Environmental advocates warn of a looming migration crisis as a result of climate change. They are urging negotiators drafting a climate change agreement to include provisions aimed at preventing mass migration by helping vulnerable communities adapt to the new climate reality.
“Polar bears live on sea ice. With the warming of the earth’s atmosphere, their habitat is melting. Unable to hunt in the open water, polar bears are dying-sometimes drowning as they search for ice floes that have disappeared.”
A video of polar bears teetering on top of floating icebergs is both shocking and moving.
Special Advisor to the Director of International Protection at the UN refugee agency, Jose Riera, said the polar bear has become the most emblematic image of climate change.
“That is often invoked as perhaps the strongest image of the impact of climate change. We were completely struck, however, that the impact on people and how that impact would play out was in some ways missing from the discussions,” he said.
The UNHCR assists 46.3 million refugees, stateless people, returnees, and internally displaced. Many of these people already are concentrated in climate change hot spots around the world. Riera said climate-related migration and displacement will pose huge challenges in the years ahead.
Just 10 months remain before world leaders sign a climate change agreement in Paris. The UNHCR official said little time is left for addressing the crucial issues raised by the specter of millions of climate migrants forced to flee their homes.
“We hope that the parties will recognize that climate change is indeed a driver of human mobility and will likely increase the displacement of populations unless concrete measures are taken," noted Riera. "The second big picture message is to encourage States to take measures to prevent and mitigate displacement in the context of climate change, including through adaptation strategies.”
The Internal Displacement Monitoring Center tracks the number of people who are displaced by natural disasters.
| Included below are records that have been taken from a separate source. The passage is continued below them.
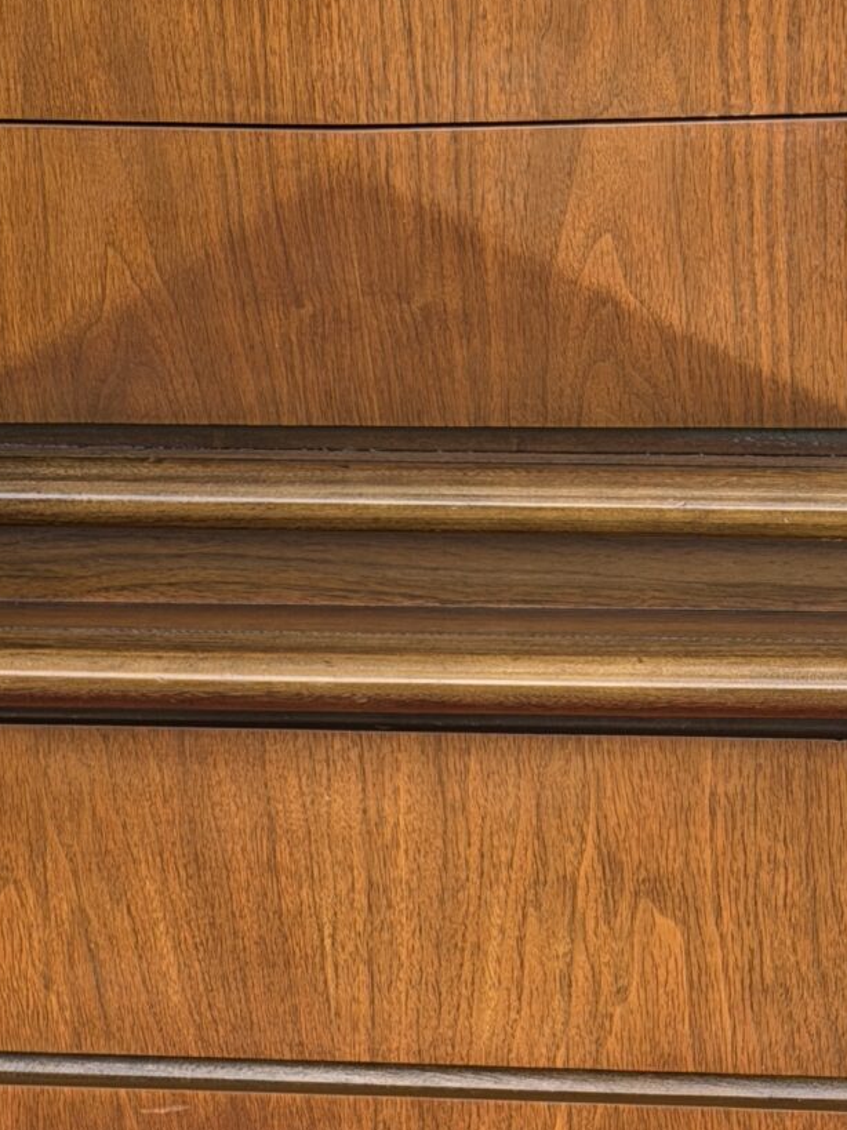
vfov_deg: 13.2
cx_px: 927
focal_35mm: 150
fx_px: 4895
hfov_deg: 9.8
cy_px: 675
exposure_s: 1/238
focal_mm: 6.76
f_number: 1.78
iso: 64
Director of the Center, Alfredo Zamudio, said the trends are not good.
“Our evidence shows that since 1970 until 2013, the risk to be affected for internal displacement has doubled, " said Zamudio. "In 2013 almost 22 million people were displaced in at least 119 countries, almost three times as many people as displaced the same year by conflict and violence.”
Since 2008, when the center began monitoring displacement, 160 million people have been displaced in 161 countries. The highest risks are in Asia where countries are regularly exposed to typhoons, floods, and earthquakes.
Scientists agree the risk of displacement will increase in the coming decades as sea levels rise and global warming increases the frequency and intensity of extreme weather events.
Bernd Hemingway, director of the Department of Migration Management for the International Organization for Migration, does not share the view that migration is necessarily bad. If managed well, he says migration can be positive and can hold out hope to populations. He says migration is an important adaptation strategy if supported by policy action.
“In cases of natural disasters, there are no other choices than moving out of harms way to save lives. In slow onset events, migration may help individuals and communities to become more resilient by diversifying livelihood, ensuring access to key health and sanitation services and infrastructures and by contributing to development and adaptation in the places of origin through, for example, remittances,” said Hemingway.
Environmental advocates agree the climate change agenda must give more prominence to the looming migration crisis. They say measures that would allow people to remain in their homes and not be forced to flee should be explored. They say planned relocations should be a measure of last resort when all other adaptation strategies have failed.